La parole de la personne discriminée est plus  » légitime  » que toute autre. D’accord ?

Les personnes discriminées ont effectivement une plus grande autorité quant au témoignage, mais cela doit être distingué du domaine de la réflexion.Il s’agit de se battre pour que les personnes discriminées aient voix au chapitre, comme les autres. Il serait insultant de penser qu’elles auraient besoin de tirer leur autorité d’autre chose que de leurs qualités intellectuelles…

Est-il exact que l’intersectionnalité ne fait pas de distinction entre les victimes ?

Dans l’intersection, des priorités sont opérées, mais sans être clairement dites. Ainsi, il ne faudrait pas parler du harcèlement de rue, censé viser des hommes eux-mêmes victimes de racisme, mais mettre plutôt l’accent sur le harcèlement au travail qui, lui, concernerait des hommes riches et blancs… Ce n’est pas l’intérêt des femmes qui est mis en avant, mais une certaine conception de l’antiracisme qui passe avant le féminisme. On dit comprendre qu’une femme victime de violence sexuelle ne porte pas plainte, si l’agresseur fait partie de sa communauté, pour ne pas favoriser le racisme que subit cette même communauté. En revanche, on n’entend jamais dire que les propos racistes d’une femme ne devraient pas être dénoncés afin de ne pas encourager le sexisme. Le raisonnement qui précède n’est pas moins aberrant.

Les débats sont particulièrement vifs au sein du mouvement féministe, notamment à propos du voile islamique, entre les intersectionnelles et les autres….

Le féminisme universaliste suit l’esprit des Lumières. Il ne s’agit pas de dire que toute tradition est forcément mauvaise, mais de pouvoir y porter un regard critique. Or, cela n’est plus possible sans déchaîner de folles passions. Lorsque des féministes universalistes critiquent l’injonction faite aux femmes d’être pudiques et qu’elles y voient la trace d’un patriarcat à l’oeuvre dans bien d’autres domaines que l’islam politique, elles se font automatiquement traiter de racistes ou de féministes blanches… La religion n’est pas un domaine qui doit se soustraire à la vigilance féministe. Par contre, si une femme voilée se fait agresser, la critique possible du symbole qu’est le voile ne légitime en aucun cas un déversement de haine raciste ou sexiste.

Cette nouvelle grille de lecture valorise les effets de  » race « . N’est-ce pas un retour en arrière ?
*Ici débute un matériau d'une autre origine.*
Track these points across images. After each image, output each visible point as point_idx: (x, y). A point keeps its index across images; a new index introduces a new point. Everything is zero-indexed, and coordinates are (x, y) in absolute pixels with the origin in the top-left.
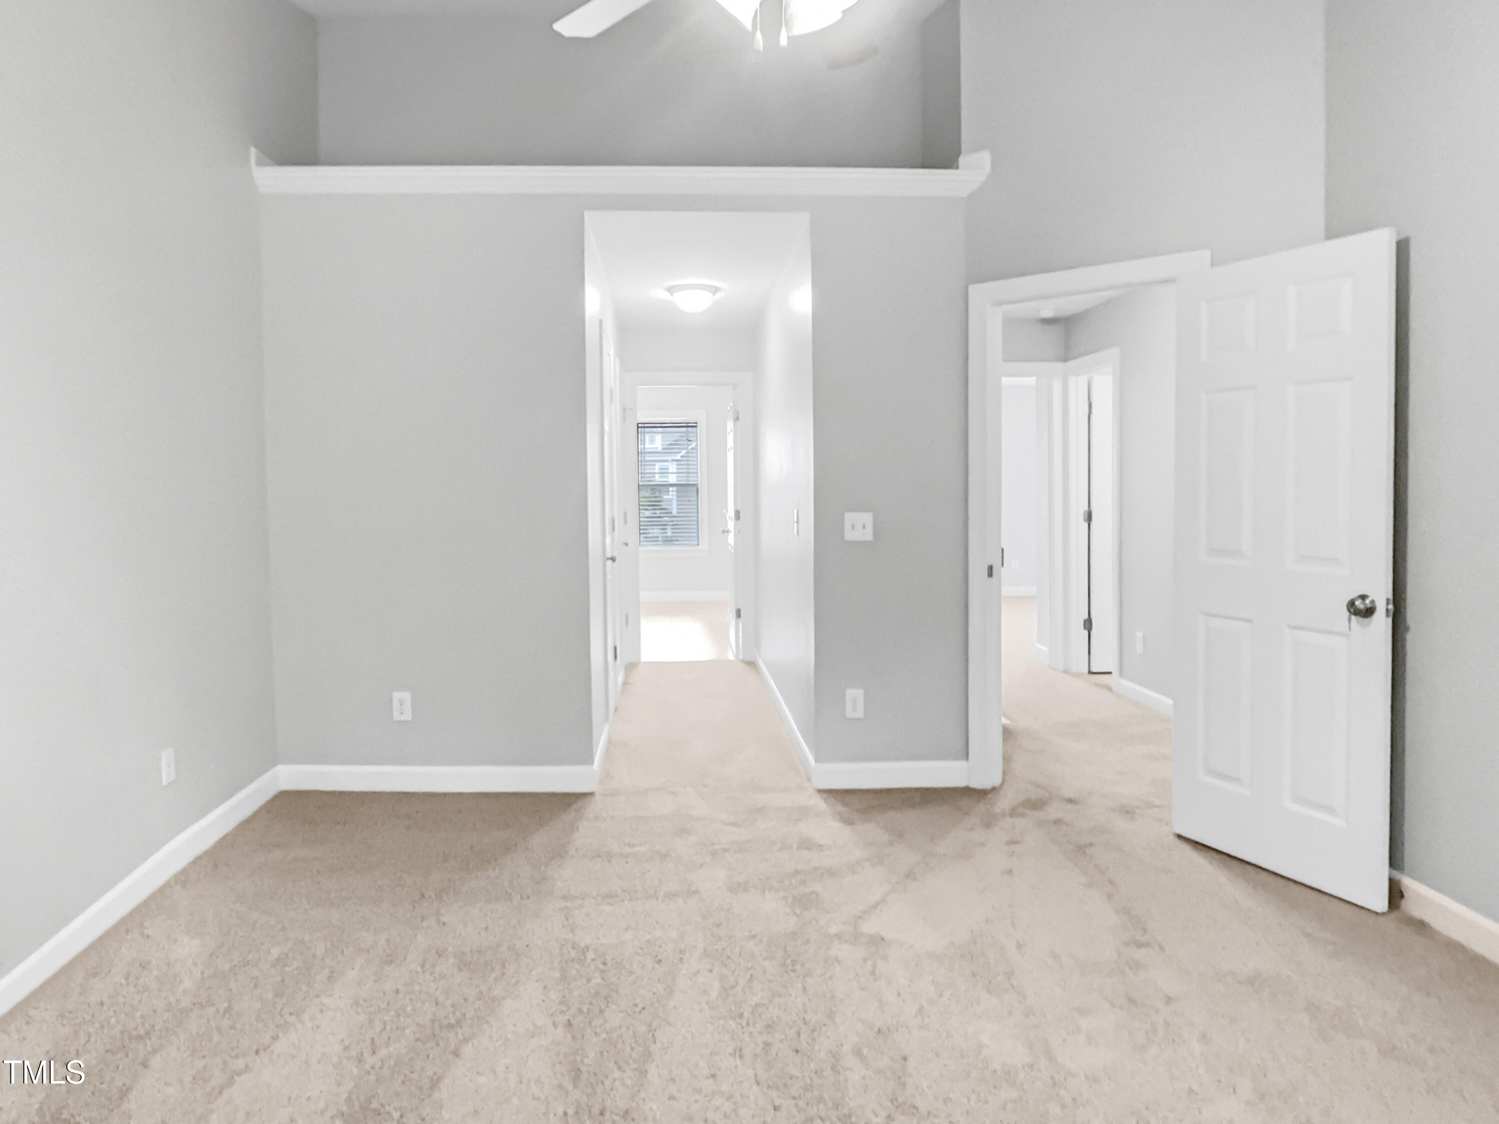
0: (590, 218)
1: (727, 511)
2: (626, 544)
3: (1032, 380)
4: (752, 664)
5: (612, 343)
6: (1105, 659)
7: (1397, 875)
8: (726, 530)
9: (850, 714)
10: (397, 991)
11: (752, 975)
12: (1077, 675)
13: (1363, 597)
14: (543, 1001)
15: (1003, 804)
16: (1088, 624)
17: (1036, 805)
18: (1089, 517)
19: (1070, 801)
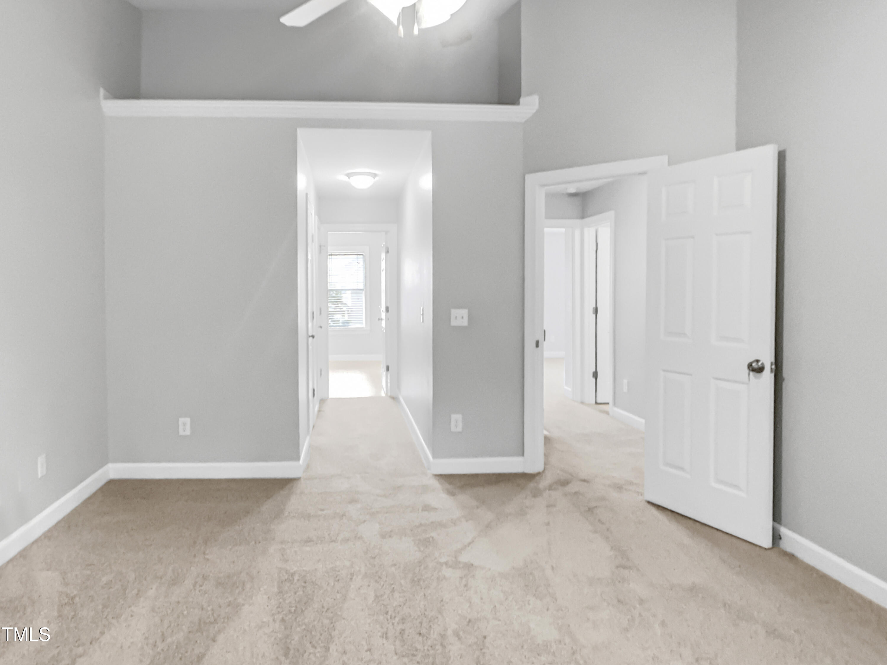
0: (301, 133)
1: (381, 307)
2: (321, 327)
3: (563, 230)
4: (394, 398)
5: (313, 207)
6: (605, 395)
7: (777, 525)
8: (380, 318)
9: (453, 429)
10: (178, 602)
11: (394, 588)
12: (589, 405)
13: (758, 361)
14: (268, 606)
15: (544, 483)
16: (595, 375)
17: (564, 483)
18: (596, 311)
19: (584, 481)
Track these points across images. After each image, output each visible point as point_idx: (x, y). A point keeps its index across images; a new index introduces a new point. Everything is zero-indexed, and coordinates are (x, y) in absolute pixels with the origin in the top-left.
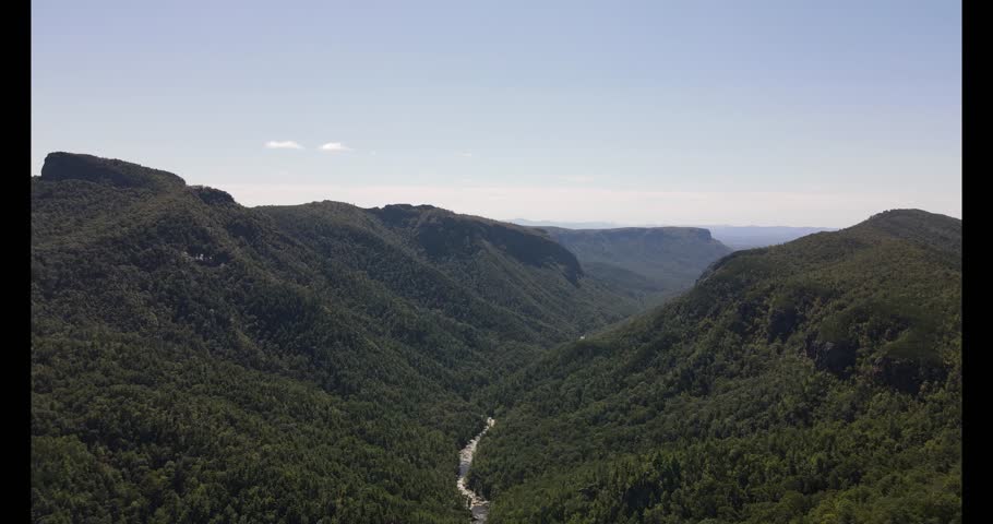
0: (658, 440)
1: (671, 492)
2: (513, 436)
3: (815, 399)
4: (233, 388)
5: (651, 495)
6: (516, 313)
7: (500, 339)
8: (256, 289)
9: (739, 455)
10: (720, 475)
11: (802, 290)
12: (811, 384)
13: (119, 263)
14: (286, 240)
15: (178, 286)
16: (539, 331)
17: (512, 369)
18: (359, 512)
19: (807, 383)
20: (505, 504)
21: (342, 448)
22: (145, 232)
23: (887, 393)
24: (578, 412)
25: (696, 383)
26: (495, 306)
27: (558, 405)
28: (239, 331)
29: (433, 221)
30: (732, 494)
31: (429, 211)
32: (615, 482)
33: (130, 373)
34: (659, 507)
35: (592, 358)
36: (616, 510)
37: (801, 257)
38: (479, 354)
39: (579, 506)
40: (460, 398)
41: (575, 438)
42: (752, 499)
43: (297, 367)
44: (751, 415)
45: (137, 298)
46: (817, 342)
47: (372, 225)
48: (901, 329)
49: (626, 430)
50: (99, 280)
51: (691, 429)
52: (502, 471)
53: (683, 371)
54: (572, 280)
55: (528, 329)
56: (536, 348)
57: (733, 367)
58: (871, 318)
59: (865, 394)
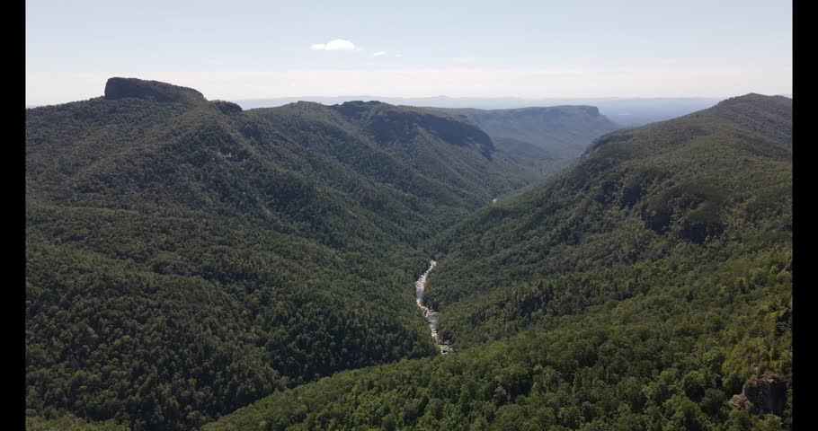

Sous prétexte de constructions sociologiques, les couleurs redeviennent une obsession. La  » blanchité  » d’un discours est dénoncée, la  » sensibilité blanche  » est moquée. Ce type d’antiracisme nourrit les dérives identitaires d’un côté comme de l’autre. On peut traiter intelligemment du racisme en prenant en considération des relations de minorité, ainsi que l’impact des conditions socio-économiques, sans avoir besoin d’attribuer des caractéristiques essentialisantes aux couleurs de peau.

Les débats intersectionnels se caractérisent par une certaine rigidité, voire agressivité envers les contradicteurs désignés comme appartenant au  » système « . Est-ce le propre d’un mouvement à ses débuts ?

L’universalisme est ramené au rang de serviteur d’un  » système  » décrit par certains comme postcolonial. Dans la plupart des discours féministes intersectionnels, la vision du racisme systémique tend à devenir monosystémique. Cela manque terriblement de subtilité. Il est dommage que de vraies bonnes volontés se retrouvent embrigadées dans ce système idéologique très discutable.

(1) Les textes de Karan Mersch ont été publiés par le think tank Aurore, qui se définit comme indépendant, républicain et progressiste.